What is expected. Each line of the data must be written out again verbatim; no image belongs in the copy.

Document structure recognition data
____

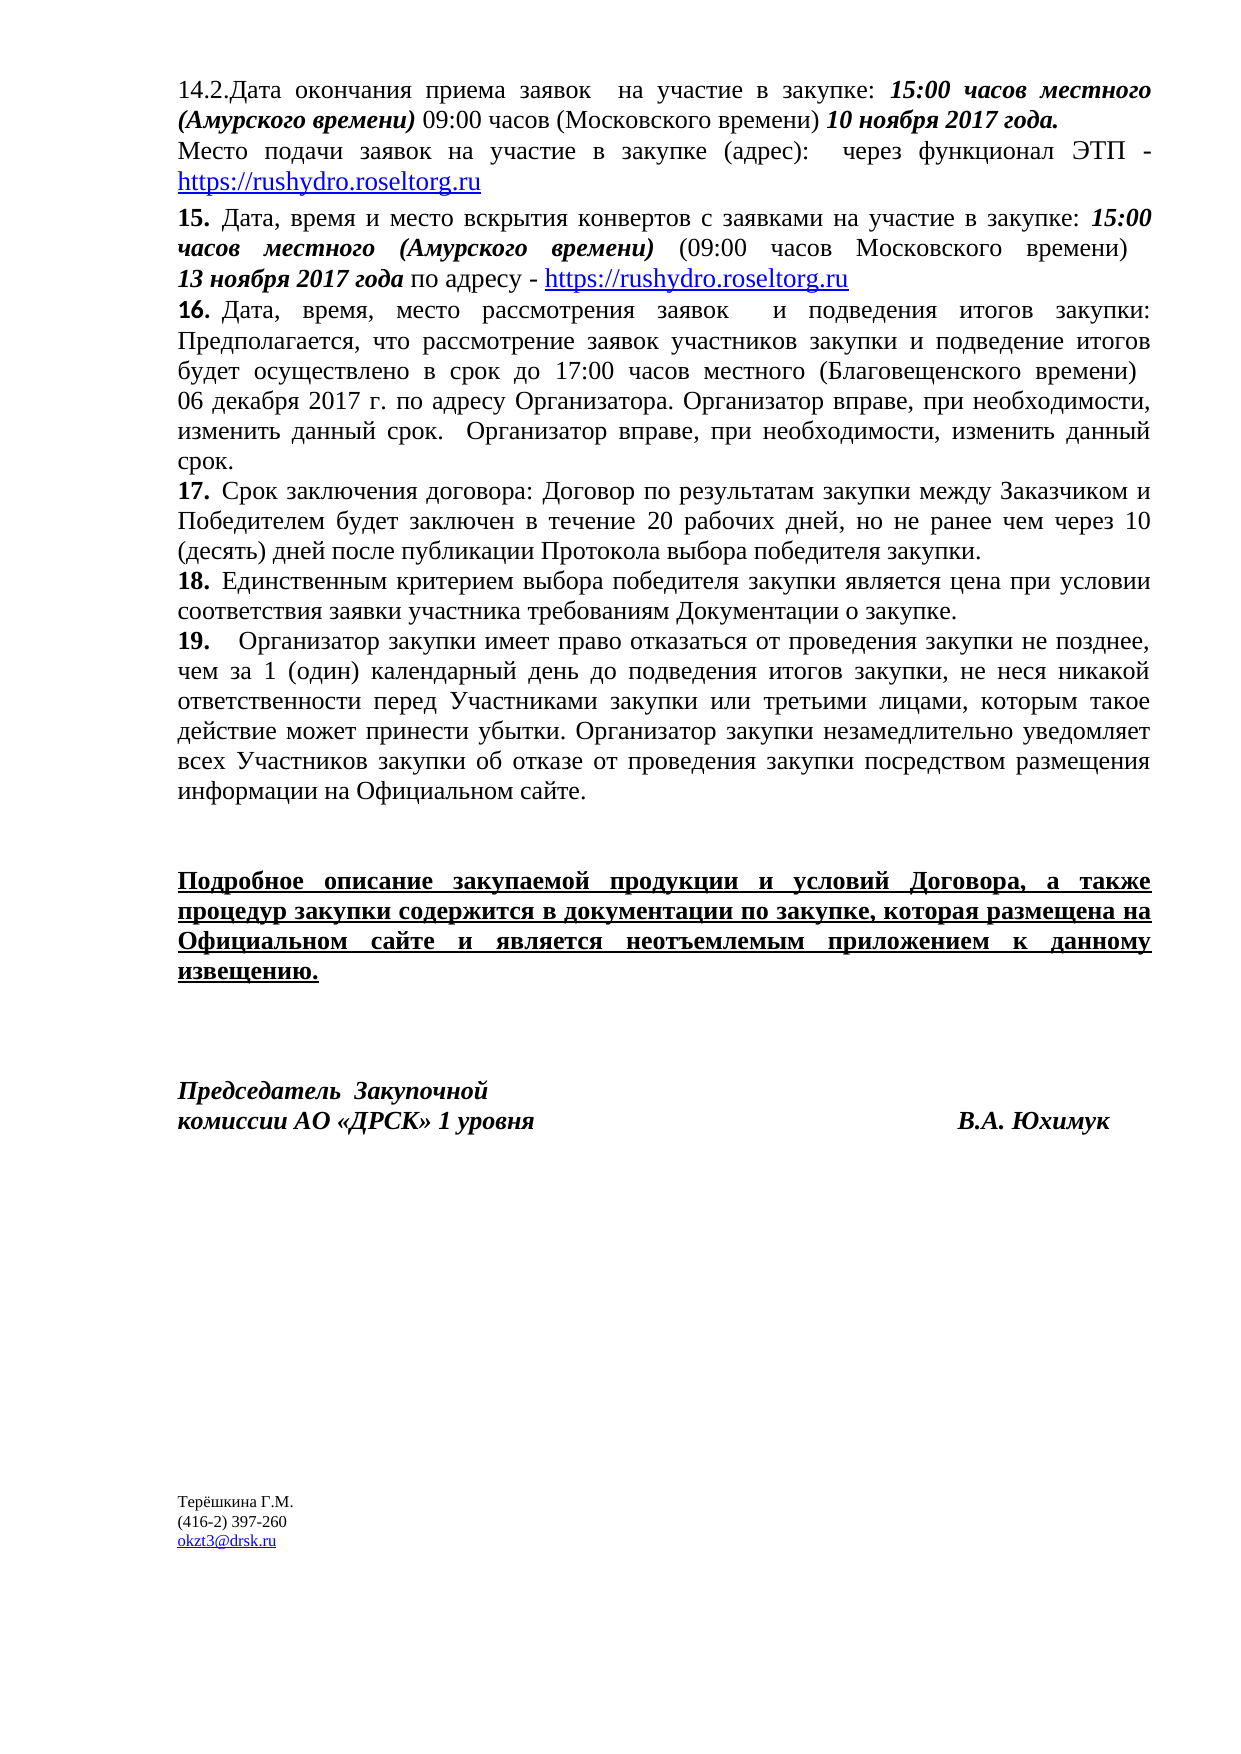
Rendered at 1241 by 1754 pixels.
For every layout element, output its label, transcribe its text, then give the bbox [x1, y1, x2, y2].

text Подробное описание закупаемой продукции и условий Договора, а также процедур закупки содержится в документации по закупке, которая размещена на Официальном сайте и является неотъемлемым приложением к данному извещению. [177, 952, 1152, 985]
list 14.2.Дата окончания приема заявок на участие в закупке: 15:00 часов местного (Амурского времени) 09:00 часов (Московского времени) 10 ноября 2017 года. [177, 74, 1152, 134]
list Единственным критерием выбора победителя закупки является цена при условии соответствия заявки участника требованиям Документации о закупке. [177, 565, 1152, 625]
list Дата, время, место рассмотрения заявок и подведения итогов закупки: Предполагается, что рассмотрение заявок участников закупки и подведение итогов будет осуществлено в срок до 17:00 часов местного (Благовещенского времени) 06 декабря 2017 г. по адресу Организатора. Организатор вправе, при необходимости, изменить данный срок. Организатор вправе, при необходимости, изменить данный срок. [177, 293, 1152, 475]
list Срок заключения договора: Договор по результатам закупки между Заказчиком и Победителем будет заключен в течение 20 рабочих дней, но не ранее чем через 10 (десять) дней после публикации Протокола выбора победителя закупки. [177, 475, 1152, 565]
text Подробное описание закупаемой продукции и условий Договора, а также процедур закупки содержится в документации по закупке, которая размещена на Официальном сайте и является неотъемлемым приложением к данному извещению. [177, 922, 1152, 951]
list Организатор закупки имеет право отказаться от проведения закупки не позднее, чем за 1 (один) календарный день до подведения итогов закупки, не неся никакой ответственности перед Участниками закупки или третьими лицами, которым такое действие может принести убытки. Организатор закупки незамедлительно уведомляет всех Участников закупки об отказе от проведения закупки посредством размещения информации на Официальном сайте. [177, 625, 1152, 805]
text Терёшкина Г.М. [177, 1492, 1152, 1511]
text Подробное описание закупаемой продукции и условий Договора, а также процедур закупки содержится в документации по закупке, которая размещена на Официальном сайте и является неотъемлемым приложением к данному извещению. [177, 892, 1152, 921]
text Председатель Закупочной [177, 1075, 1152, 1105]
text okzt3@drsk.ru [177, 1531, 1152, 1550]
list Дата, время и место вскрытия конвертов с заявками на участие в закупке: 15:00 часов местного (Амурского времени) (09:00 часов Московского времени) 13 ноября 2017 года по адресу - [177, 202, 1152, 293]
text комиссии АО «ДРСК» 1 уровня В.А. Юхимук [177, 1105, 1152, 1135]
text Подробное описание закупаемой продукции и условий Договора, а также процедур закупки содержится в документации по закупке, которая размещена на Официальном сайте и является неотъемлемым приложением к данному извещению. [177, 865, 1152, 891]
text (416-2) 397-260 [177, 1511, 1152, 1531]
list Место подачи заявок на участие в закупке (адрес): через функционал ЭТП - https://rushydro.roseltorg.ru [177, 134, 1152, 196]
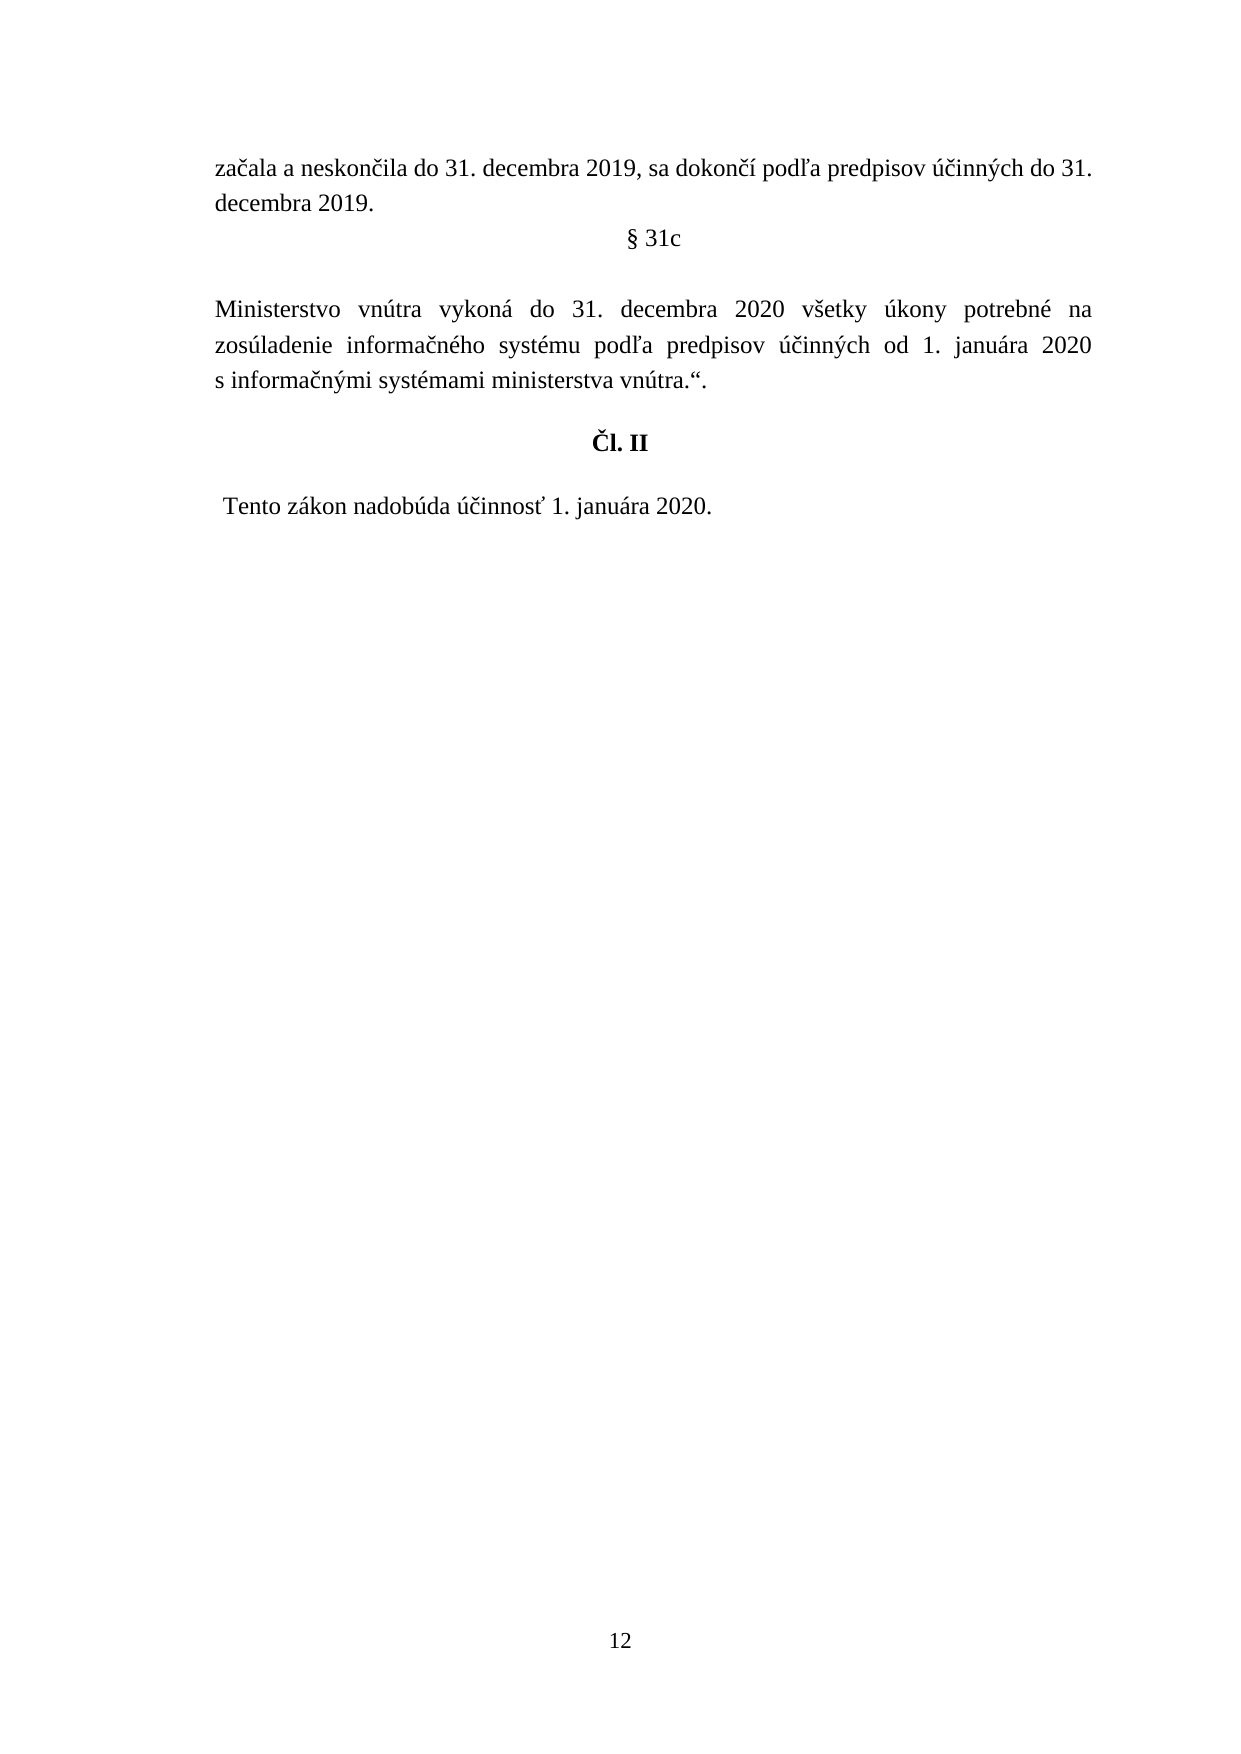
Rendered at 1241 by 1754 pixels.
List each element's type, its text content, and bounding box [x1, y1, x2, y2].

list § 31c [214, 218, 1093, 254]
list Tento zákon nadobúda účinnosť 1. januára 2020. [223, 489, 1093, 521]
list Ministerstvo vnútra vykoná do 31. decembra 2020 všetky úkony potrebné na zosúladenie informačného systému podľa predpisov účinných od 1. januára 2020 s informačnými systémami ministerstva vnútra.“. [214, 289, 1093, 396]
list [214, 148, 1093, 218]
text Čl. II [148, 427, 1093, 458]
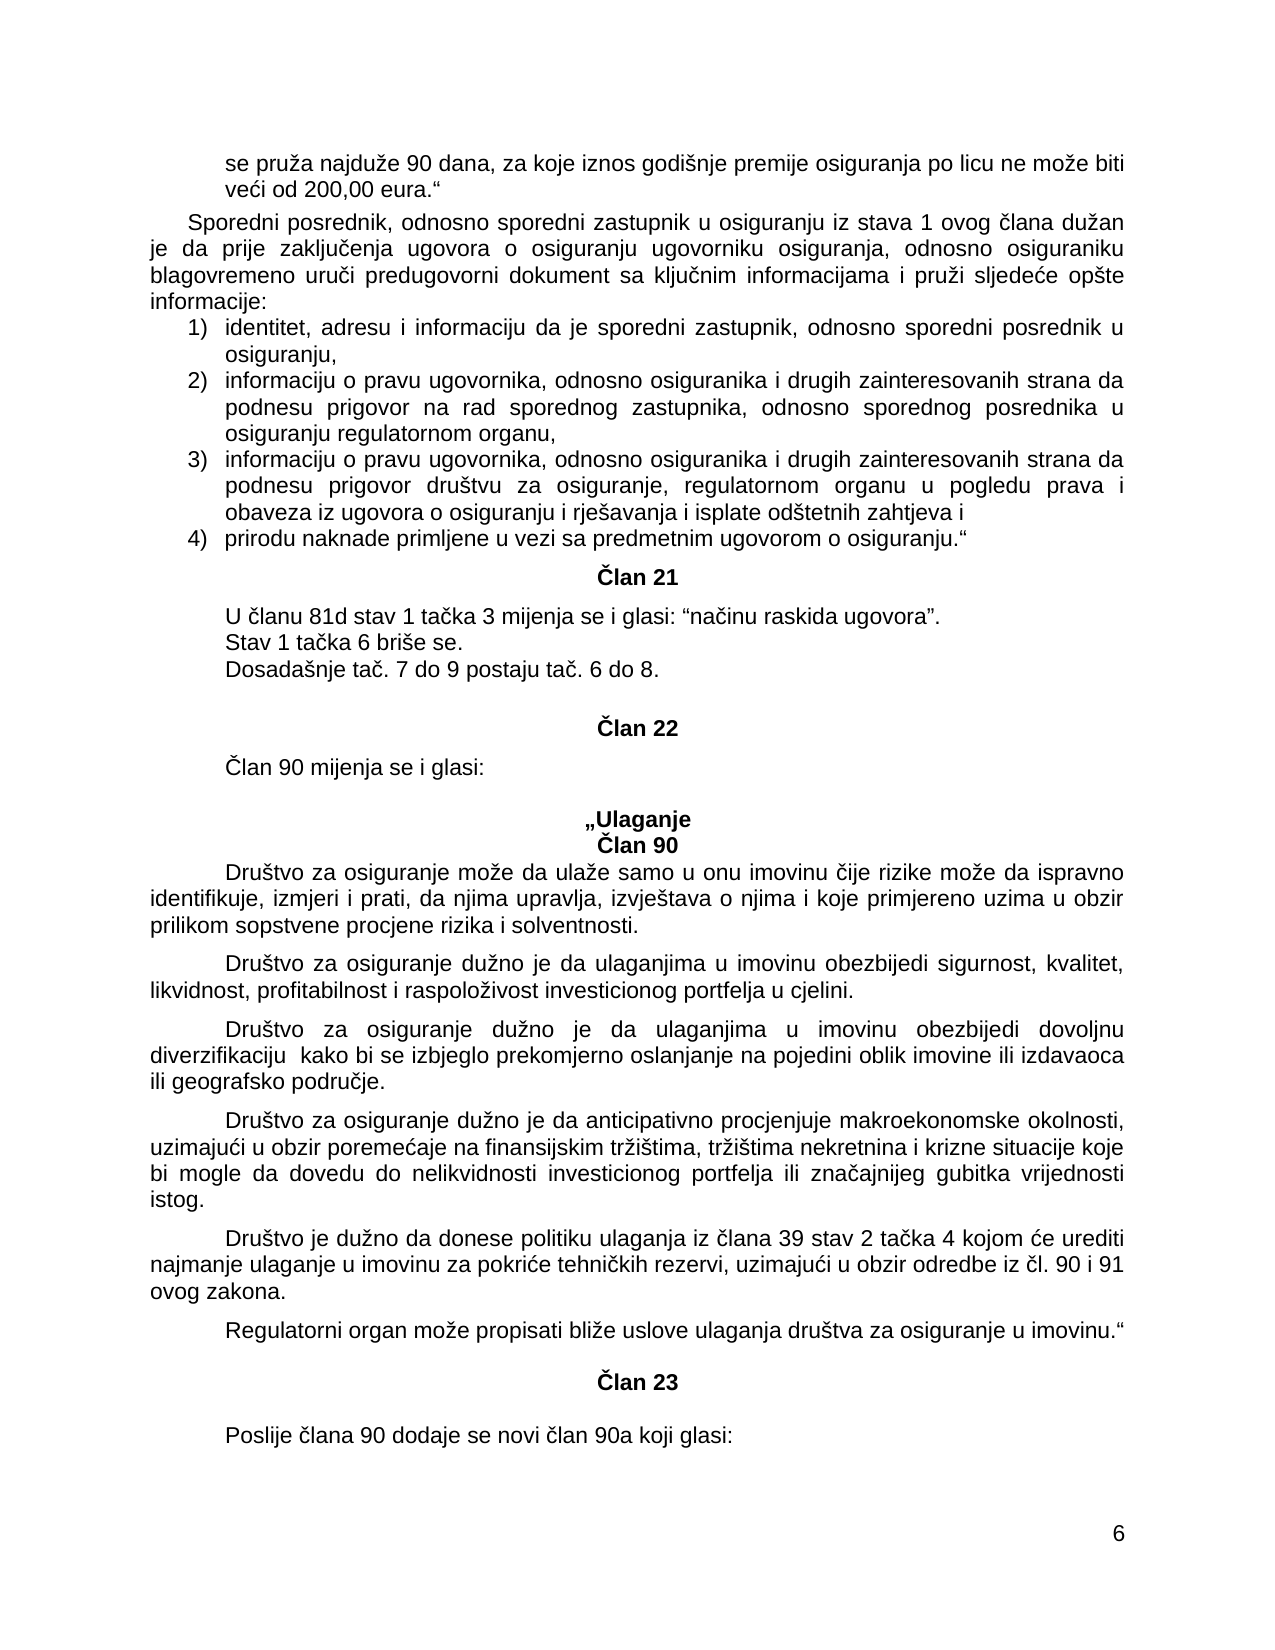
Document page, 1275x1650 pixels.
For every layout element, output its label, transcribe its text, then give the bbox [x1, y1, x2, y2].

____

Your solution.
Rendered at 1241 by 1754 pixels.
For every layout element, output its label, transcribe its text, then give the bbox [x1, y1, x2, y2].

text Подробное описание закупаемой продукции и условий Договора, а также процедур закупки содержится в документации по закупке, которая размещена на Официальном сайте и является неотъемлемым приложением к данному извещению. [177, 952, 1152, 985]
list 14.2.Дата окончания приема заявок на участие в закупке: 15:00 часов местного (Амурского времени) 09:00 часов (Московского времени) 10 ноября 2017 года. [177, 74, 1152, 134]
list Единственным критерием выбора победителя закупки является цена при условии соответствия заявки участника требованиям Документации о закупке. [177, 565, 1152, 625]
list Дата, время, место рассмотрения заявок и подведения итогов закупки: Предполагается, что рассмотрение заявок участников закупки и подведение итогов будет осуществлено в срок до 17:00 часов местного (Благовещенского времени) 06 декабря 2017 г. по адресу Организатора. Организатор вправе, при необходимости, изменить данный срок. Организатор вправе, при необходимости, изменить данный срок. [177, 293, 1152, 475]
list Срок заключения договора: Договор по результатам закупки между Заказчиком и Победителем будет заключен в течение 20 рабочих дней, но не ранее чем через 10 (десять) дней после публикации Протокола выбора победителя закупки. [177, 475, 1152, 565]
text Подробное описание закупаемой продукции и условий Договора, а также процедур закупки содержится в документации по закупке, которая размещена на Официальном сайте и является неотъемлемым приложением к данному извещению. [177, 922, 1152, 951]
list Организатор закупки имеет право отказаться от проведения закупки не позднее, чем за 1 (один) календарный день до подведения итогов закупки, не неся никакой ответственности перед Участниками закупки или третьими лицами, которым такое действие может принести убытки. Организатор закупки незамедлительно уведомляет всех Участников закупки об отказе от проведения закупки посредством размещения информации на Официальном сайте. [177, 625, 1152, 805]
text Терёшкина Г.М. [177, 1492, 1152, 1511]
text Подробное описание закупаемой продукции и условий Договора, а также процедур закупки содержится в документации по закупке, которая размещена на Официальном сайте и является неотъемлемым приложением к данному извещению. [177, 892, 1152, 921]
text Председатель Закупочной [177, 1075, 1152, 1105]
text okzt3@drsk.ru [177, 1531, 1152, 1550]
list Дата, время и место вскрытия конвертов с заявками на участие в закупке: 15:00 часов местного (Амурского времени) (09:00 часов Московского времени) 13 ноября 2017 года по адресу - [177, 202, 1152, 293]
text комиссии АО «ДРСК» 1 уровня В.А. Юхимук [177, 1105, 1152, 1135]
text Подробное описание закупаемой продукции и условий Договора, а также процедур закупки содержится в документации по закупке, которая размещена на Официальном сайте и является неотъемлемым приложением к данному извещению. [177, 865, 1152, 891]
text (416-2) 397-260 [177, 1511, 1152, 1531]
list Место подачи заявок на участие в закупке (адрес): через функционал ЭТП - https://rushydro.roseltorg.ru [177, 134, 1152, 196]
Rendered at 1241 by 1754 pixels.
List each element's type, its text content, and bounding box [x1, y1, x2, y2].

list § 31c [214, 218, 1093, 254]
list Tento zákon nadobúda účinnosť 1. januára 2020. [223, 489, 1093, 521]
list Ministerstvo vnútra vykoná do 31. decembra 2020 všetky úkony potrebné na zosúladenie informačného systému podľa predpisov účinných od 1. januára 2020 s informačnými systémami ministerstva vnútra.“. [214, 289, 1093, 396]
list [214, 148, 1093, 218]
text Čl. II [148, 427, 1093, 458]
Document page, 1275x1650 pixels.
For every layout element, output its label, transcribe its text, then give the bbox [x1, y1, x2, y2].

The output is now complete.